Two months before voting began, a suicide bomber killed 40 security Indian security forces in the disputed region of Kashmir. Modi launched a retaliatory airstrike on an alleged terrorist training camp near the town of Balakot within Pakistan, an unprecedented step for India.
There is no proof the strikes killed any militants. In the confrontation that followed, an Indian pilot was captured by Pakistan and six Indian soldiers were killed in a helicopter crash now believed to be a case of friendly fire. But on the campaign trail, Modi repeatedly cited the strikes as proof of his government’s unique ability to combat terrorism and his toughness in matters of national security.

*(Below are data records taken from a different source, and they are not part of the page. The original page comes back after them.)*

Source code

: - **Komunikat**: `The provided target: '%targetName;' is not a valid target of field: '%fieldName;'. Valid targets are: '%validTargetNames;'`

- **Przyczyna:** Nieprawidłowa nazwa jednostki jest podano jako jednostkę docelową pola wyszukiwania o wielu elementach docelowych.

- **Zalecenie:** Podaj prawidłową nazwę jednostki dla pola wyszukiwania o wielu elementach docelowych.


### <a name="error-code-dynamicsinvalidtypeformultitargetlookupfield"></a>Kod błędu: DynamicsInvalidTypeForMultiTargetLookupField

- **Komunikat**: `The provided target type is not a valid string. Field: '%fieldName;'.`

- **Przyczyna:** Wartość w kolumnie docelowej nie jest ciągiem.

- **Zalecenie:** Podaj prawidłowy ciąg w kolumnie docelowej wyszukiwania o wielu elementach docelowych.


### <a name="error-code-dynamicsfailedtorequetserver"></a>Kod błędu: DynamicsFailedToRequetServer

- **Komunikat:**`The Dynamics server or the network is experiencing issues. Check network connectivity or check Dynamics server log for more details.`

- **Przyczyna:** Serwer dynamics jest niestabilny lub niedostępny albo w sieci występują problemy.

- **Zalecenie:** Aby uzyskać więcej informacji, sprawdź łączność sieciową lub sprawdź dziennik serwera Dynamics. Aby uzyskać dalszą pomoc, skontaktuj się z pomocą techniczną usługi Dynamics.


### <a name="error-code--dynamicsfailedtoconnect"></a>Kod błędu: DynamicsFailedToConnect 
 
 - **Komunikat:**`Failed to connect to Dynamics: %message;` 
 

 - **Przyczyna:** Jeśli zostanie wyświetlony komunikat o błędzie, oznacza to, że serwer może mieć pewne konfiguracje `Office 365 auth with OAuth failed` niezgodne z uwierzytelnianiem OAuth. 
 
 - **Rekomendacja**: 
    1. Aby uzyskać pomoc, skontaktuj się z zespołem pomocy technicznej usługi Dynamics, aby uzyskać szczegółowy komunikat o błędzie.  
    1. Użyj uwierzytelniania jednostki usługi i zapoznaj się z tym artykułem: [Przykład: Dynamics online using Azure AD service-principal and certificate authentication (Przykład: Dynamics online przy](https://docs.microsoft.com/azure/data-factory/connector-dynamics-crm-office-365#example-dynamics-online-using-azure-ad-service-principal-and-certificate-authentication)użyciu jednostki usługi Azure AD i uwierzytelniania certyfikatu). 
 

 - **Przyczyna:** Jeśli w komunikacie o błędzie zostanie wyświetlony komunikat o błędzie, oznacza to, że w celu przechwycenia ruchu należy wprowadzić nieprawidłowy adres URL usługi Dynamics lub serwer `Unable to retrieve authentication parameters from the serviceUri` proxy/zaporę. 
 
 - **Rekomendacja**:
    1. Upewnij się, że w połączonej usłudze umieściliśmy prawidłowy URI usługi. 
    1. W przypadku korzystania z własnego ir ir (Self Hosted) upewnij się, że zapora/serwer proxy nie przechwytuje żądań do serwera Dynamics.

After the official campaigning period ended, Modi went to a Hindu pilgrimage site high in Himalayan mountains where he prayed and mediated overnight in a cave, an exercise in piety broadcast across the nation.
Gandhi, the Congress Party leader, tried to dent Modi’s dominance. He attacked Modi for threatening the secularism promoted by the country’s founders and for failing to create jobs for millions of young people or to help struggling farmers.
Modi struck back, calling Gandhi the scion of a corrupt dynasty. Gandhi’s father, grandmother and great-grandfather all served as prime ministers of India (the family is not related to independence leader Mohandas Gandhi).
At the Congress Party headquarters in Delhi on Thursday afternoon, journalists waited in vain under the shade of a large tree for party leaders to comment on the vote. In the stillness, birds chirped and the noise of passing cars drifted in from the road.
Party workers spoke in low voices about the results, their expressions glum. “These elections were won by telling lies to the people,” said Dinesh Kaushik, a grass roots Congress official. Modi will “go to any extent to get power.”
The roads leading to the new BJP headquarters were packed with jubilant Modi supporters who distributed sweets and set off firecrackers to celebrate the election win. Women wore saris printed with Modi’s face, while young men wearing scarves and carrying flags in the BJP’s signature color — an orange-y saffron — danced to the sound of drums and trumpets.
“The reason the BJP won massively is because of the Balakot airstrikes,” said Rishabh Jain, 32. “It’s because Modi took care of national security.” Jain said he hoped the government would improve development and advance its agenda of Hindutva — the ideology underlying Hindu nationalism. “We expect a strong country now,” he said.